Op Sat, 17 Aug 2013 16:51:02 -0500
schreef Felipe Lopez <address@hidden>:

> Well, I'm thinking like in book publishing, so there will be
> duplication.

So, like Debian Reference or Debian Handbook?

> My main concern is that I don't really know if maintaining the
> proposed structure using MoinMoin requires too much manual work. For
> example, I just tried to use the CopyPage [1] action in my local
> installation of MoinMoin
> and it didn't work (action not found :(). This feature could make it
> easier, for
> example, to copy a "stable" documentation to use it as the base for
> "dev" documentation.

I found that CopyPage is disabled by default "because of questionable
behaviour" according to the MoinMoin changelog. I suspect it has
something to do with ACLs. If that's the case then we can choose to
only enable it when we need to do a mass copy for a new release.
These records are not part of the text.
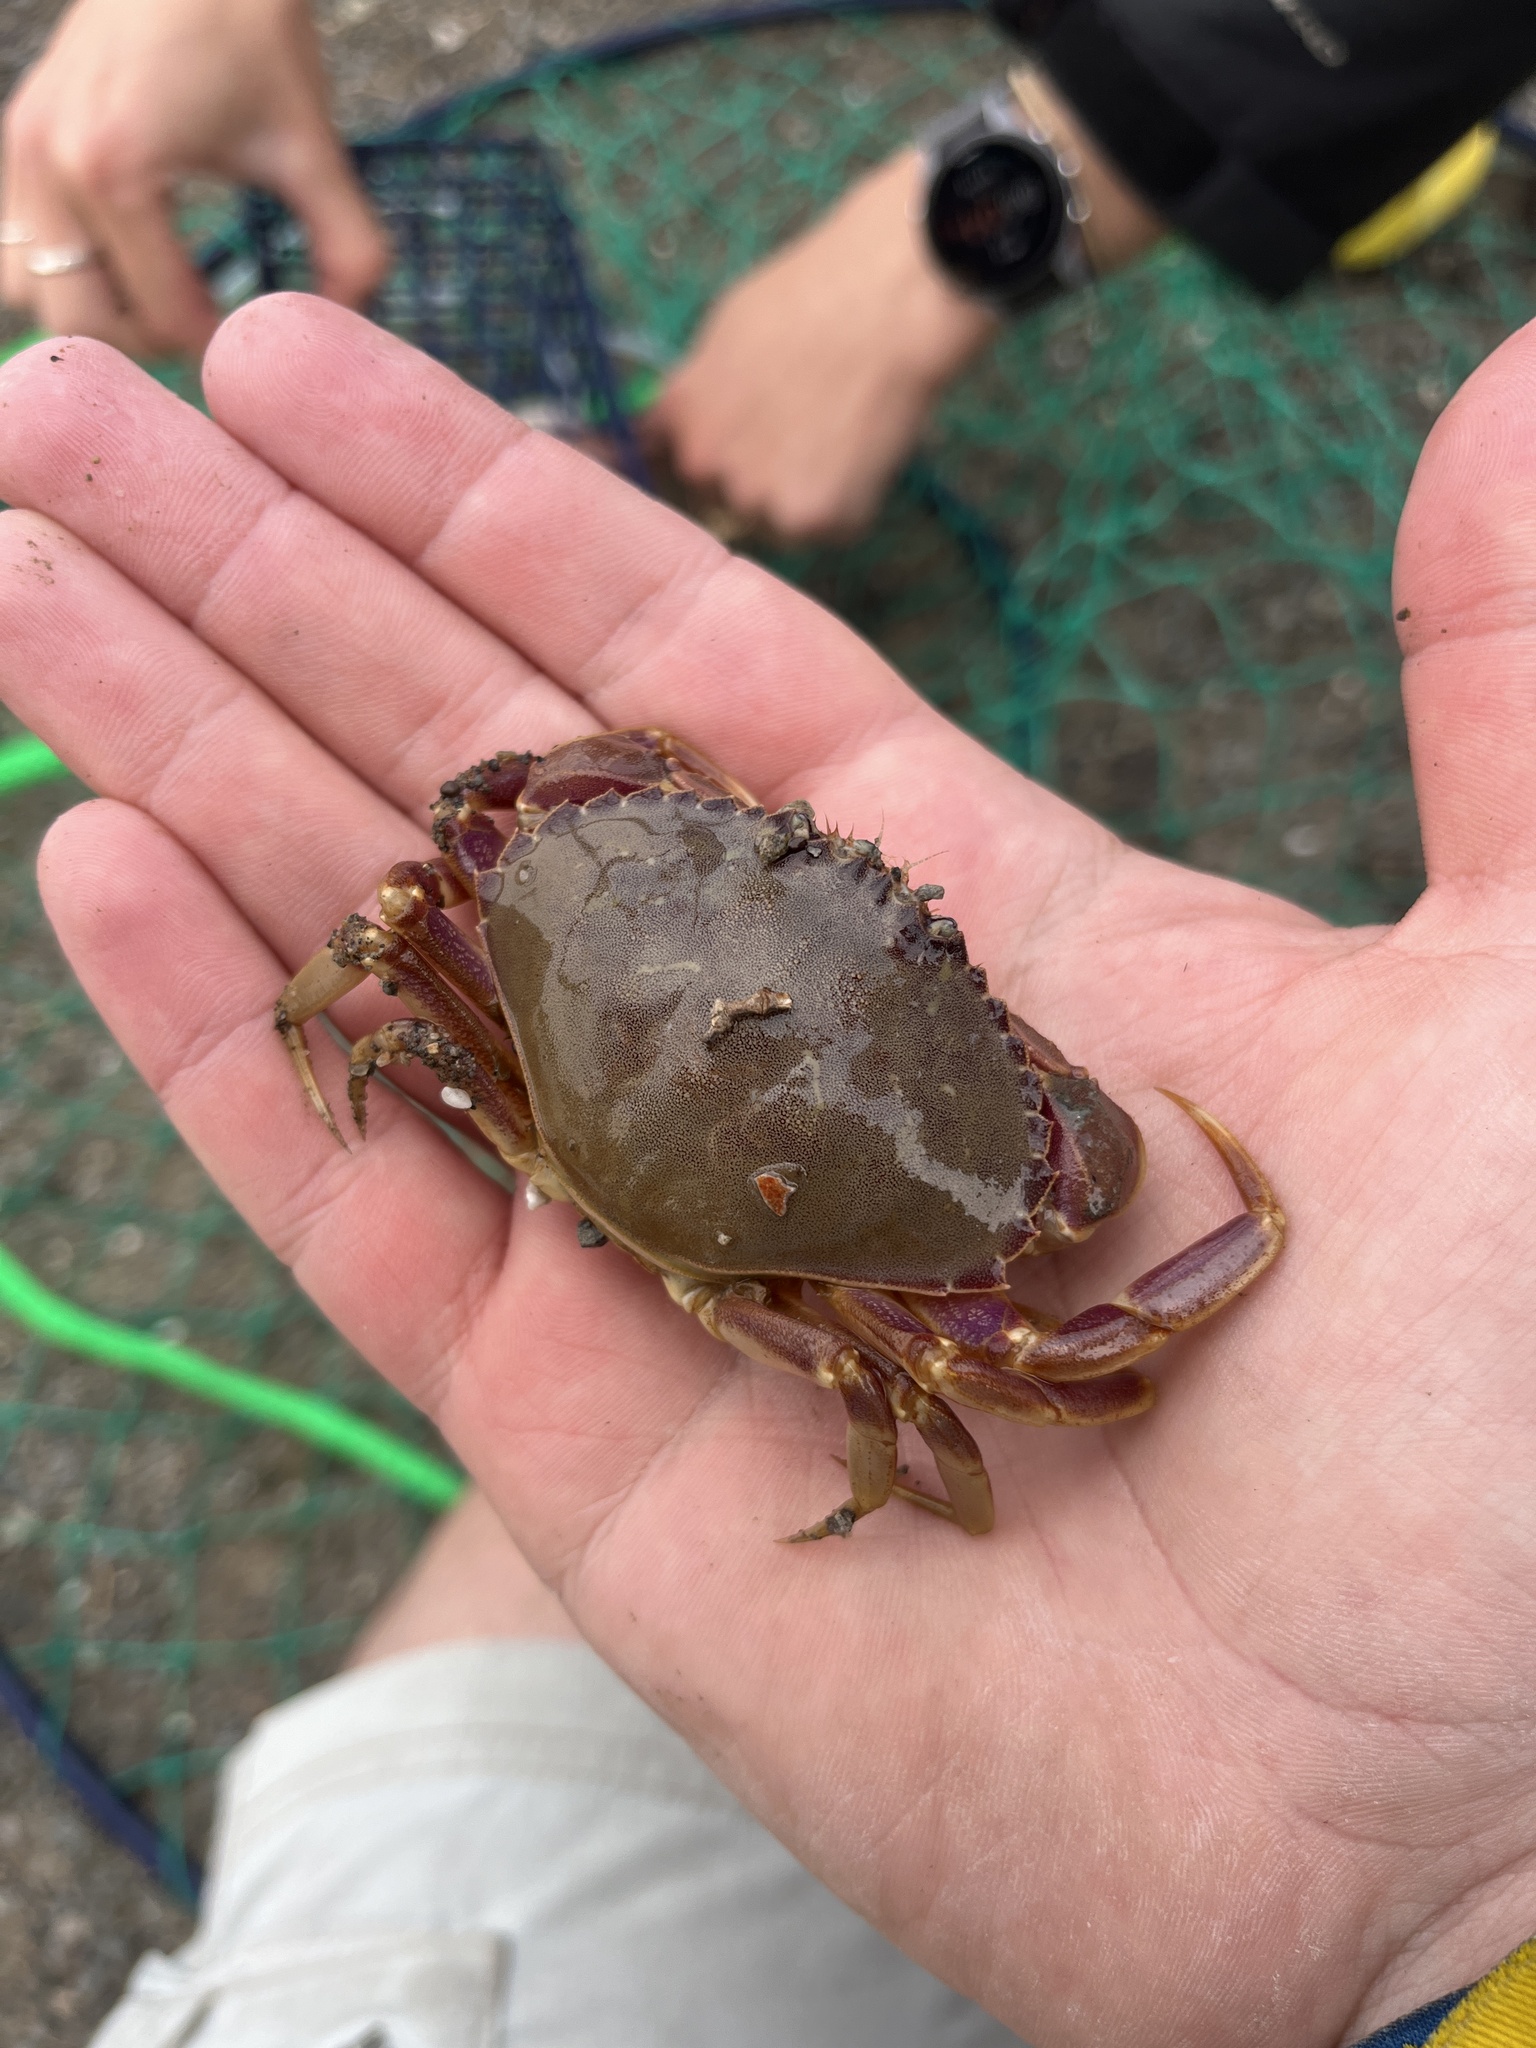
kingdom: Animalia
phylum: Arthropoda
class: Malacostraca
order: Decapoda
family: Cancridae
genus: Metacarcinus
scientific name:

It can
be enabled in wikiconfig like this:

    actions_excluded = list(DefaultConfig.actions_excluded)
    actions_excluded.remove('CopyPage')

It copies the page's history too and it can do recursive copies.

> Sometimes I'd like to be a dictator and make the documentation team
> use a DVCS [2], Sphinx [3] and RTD [4] for easier publishing :P Or
> use DVCS and Mallard [5] to have all the documentation integrated in
> the operating system itself (by the way, I gave Sam a documentation
> template [6] written in Mallard).

I was enthusiastic about that template because I thought we could also
easily import such documentation in the wiki. Today I read
HelpOnXmlPages [1] and played around with that a bit. It renders
DocBook if you add "#format docbook" as the first line. Not really a
problem, but in the end we're stuck with manually copying it in. Unless
we use xmlrpc, but that's not well documented and seems to have
security implications.

Sphinx and RTD are nice, but that means the documentation is separate
from the rest of the website, so users would have to look/search in 2
places.

I do like the idea of a gNewSense Handbook and I wouldn't mind it being
a separate resource if it were really good and maintained by several
people with a long-term commitment. Else we could still use the DVCS
approach for a gNewSense Introduction that we can package.